Ab Januar 1930 veröffentlichte Hergé dort auch einen weiteren Comic um zwei Straßenjungen aus Brüssel, Stups und Steppke (Quick et Flupke). Viele Jahre produzierte er diese fantasievollen, aber vergleichsweise wenig erfolgreichen Einseiter parallel zu den langen Geschichten mit Tim und Struppi. Deren zweites Abenteuer, Tim im Kongo, gilt heute als ebenso umstritten wie der Erstling Tim im Lande der Sowjets. War es beim einem die strikte Verteufelung des Bolschewismus, so ist es hier der Kolonialismus, der bis heute ein ungutes Licht auf das Album wirft. Wieder war es Norbert Wallez, der Hergé dazu brachte, Tim nicht wie geplant direkt nach Amerika reisen zu lassen. Auf Wallez’ ausdrücklichen Wunsch hin begaben sich Tim und Struppi stattdessen zunächst in den Kongo, um bei den jugendlichen Lesern des Petit Vingtième Begeisterung für die belgische ‚vocation coloniale’ und für die katholische Missionierung des Kongo zu wecken[2]. Vor dem Hintergrund der Ausbeutung des Kongo und der vor allen Dingen unter der Herrschaft Leopold II. im Kongo begangenen Gräueltaten, erscheinen die sehr prokolonialistischen Darstellungen innerhalb des Albums als im besten Falle als extrem ‚naiv’. Kritik an der belgischen Herrschaft wird nicht einmal in Ansätzen geübt. Weitere Schwachpunkte des Albums sind in der Darstellung der Afrikaner als ‚große Kinder’ und dem aus heutiger Sicht grotesk anmutenden Umgang mit der Natur zu sehen. Michael Farr merkt zu ‚Tim im Kongo’ an: „Es ist kaum möglich, politisch weniger korrekt zu sein.“ [4]. 1931 begann Hergé dann mit Tim in Amerika. In Die Zigarren des Pharaos wurden die beiden trotteligen Detektive Schulze und Schultze (Dupond et Dupont) eingeführt.

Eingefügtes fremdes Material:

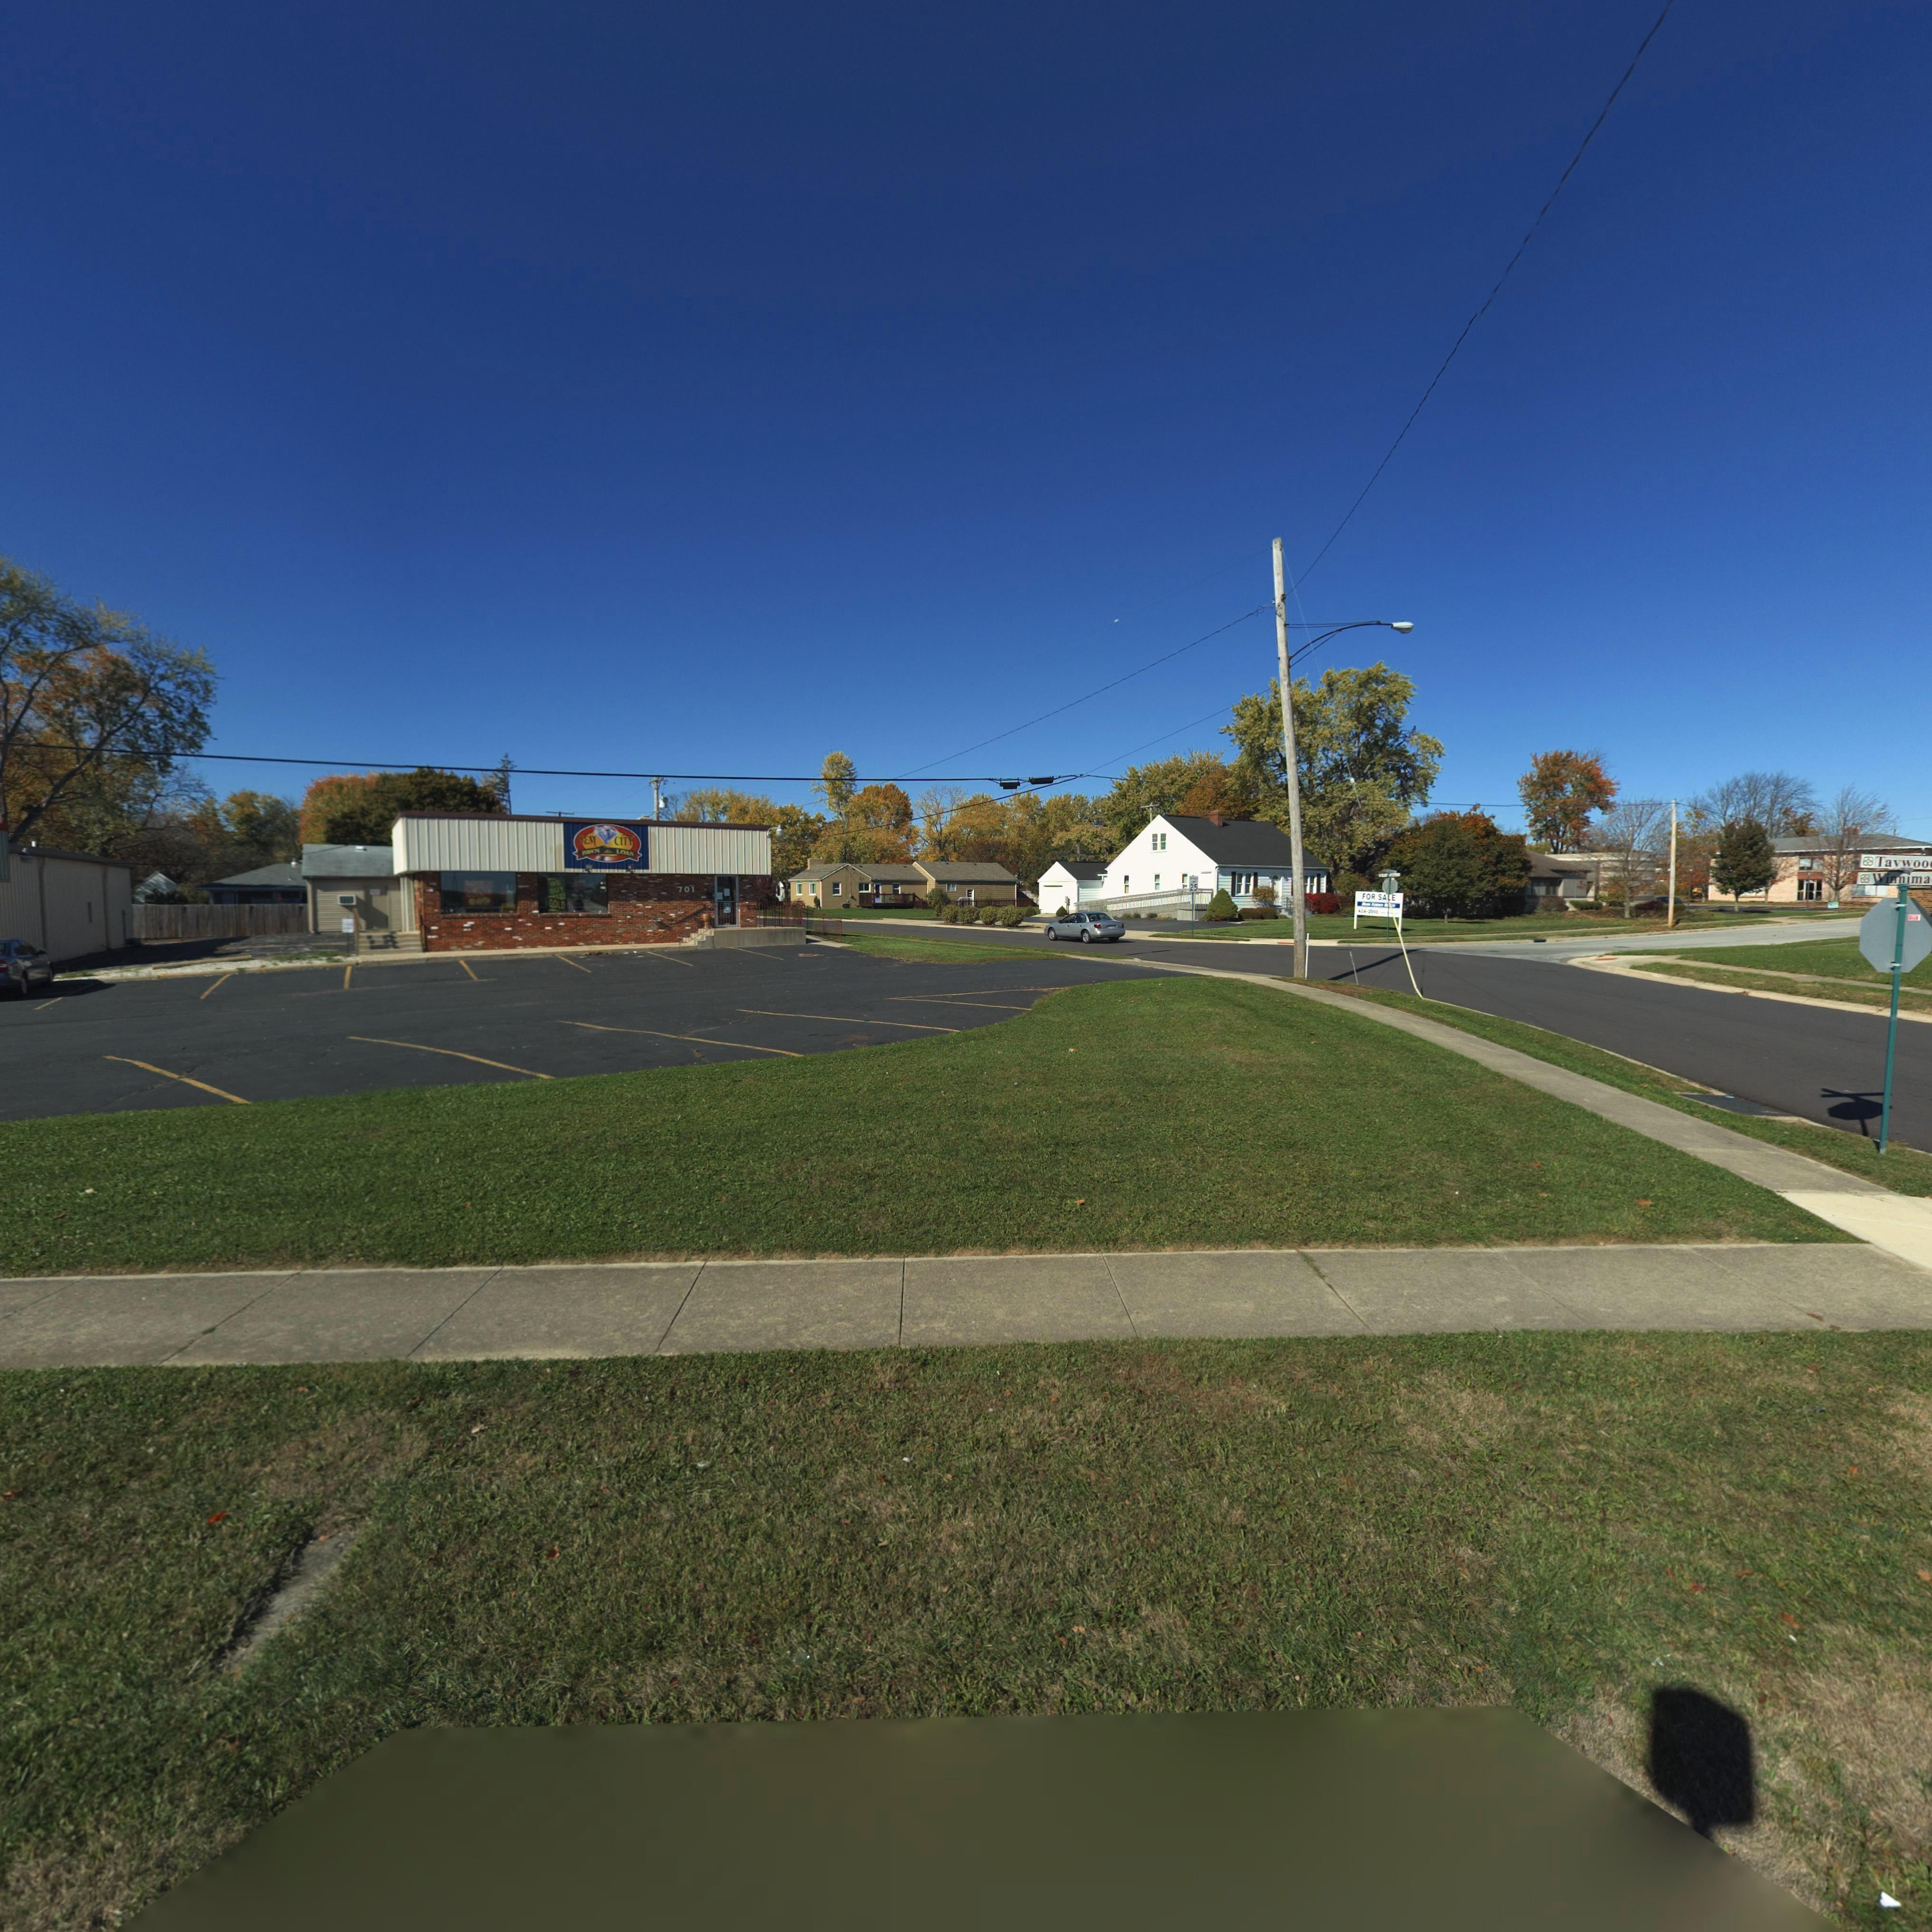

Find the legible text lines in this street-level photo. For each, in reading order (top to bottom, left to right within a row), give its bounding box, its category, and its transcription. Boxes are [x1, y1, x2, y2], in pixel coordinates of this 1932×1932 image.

[576, 834, 635, 846] BusinessName: GEM CITY
[580, 847, 635, 857] BusinessName: PAWN * LOAN
[1875, 855, 1930, 870] StreetName: Taywoo
[1872, 872, 1931, 885] StreetName: Winnima
[676, 885, 696, 894] StreetNumber: 701
[1361, 893, 1396, 901] None: FOR SA*E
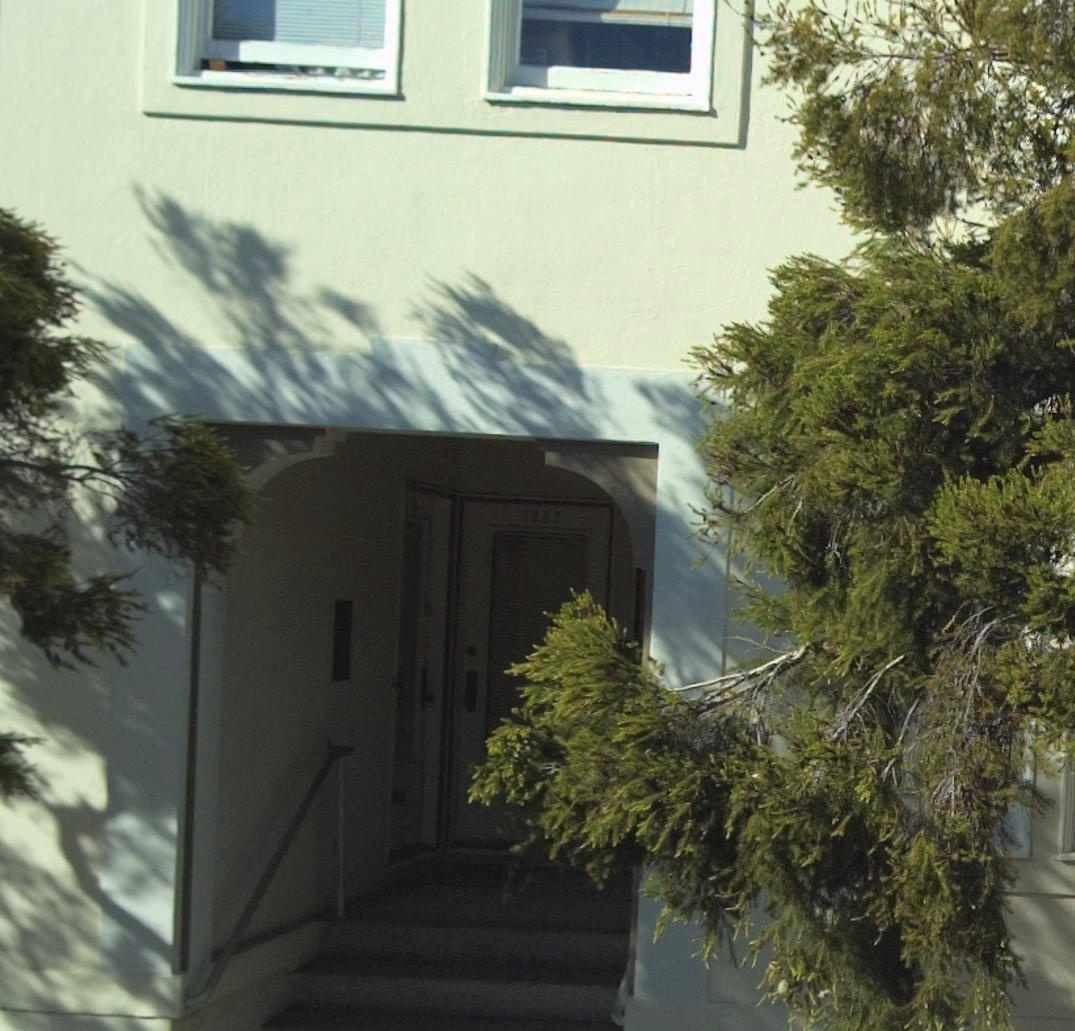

1932 heiratete Hergé Germaine Kieckens, die Sekretärin des Direktors von Le XXe Siècle. Die Ehe blieb kinderlos und wurde 1975 geschieden.

Für die frühen Abenteuer von Tim und Struppi brauchte Hergé jeweils ungefähr ein Jahr für die Fertigstellung. Nach der Vorveröffentlichung wurden sie als Comic-Alben vom Verlag Casterman herausgegeben. Hergé überarbeitete die Geschichten regelmäßig für die folgenden Auflagen, insbesondere wurden spätere Auflagen in Farbe herausgegeben. Auch die eigentliche Geschichte wurde überarbeitet, da Hergé teilweise unzufrieden damit war. Vorurteile mussten korrigiert, die technische Entwicklung berücksichtigt und der Stil verbessert werden. So bei einer Szene aus Tim im Kongo, in der Tim den schwarzen Schülern in der Missionsschule eine Geografiestunde erteilt. „Meine lieben Freunde,“ erklärt Tim, „heute erzähle ich euch etwas über euer Land: Belgien“. In den späteren Auflagen wurde daraus eine Mathematikstunde.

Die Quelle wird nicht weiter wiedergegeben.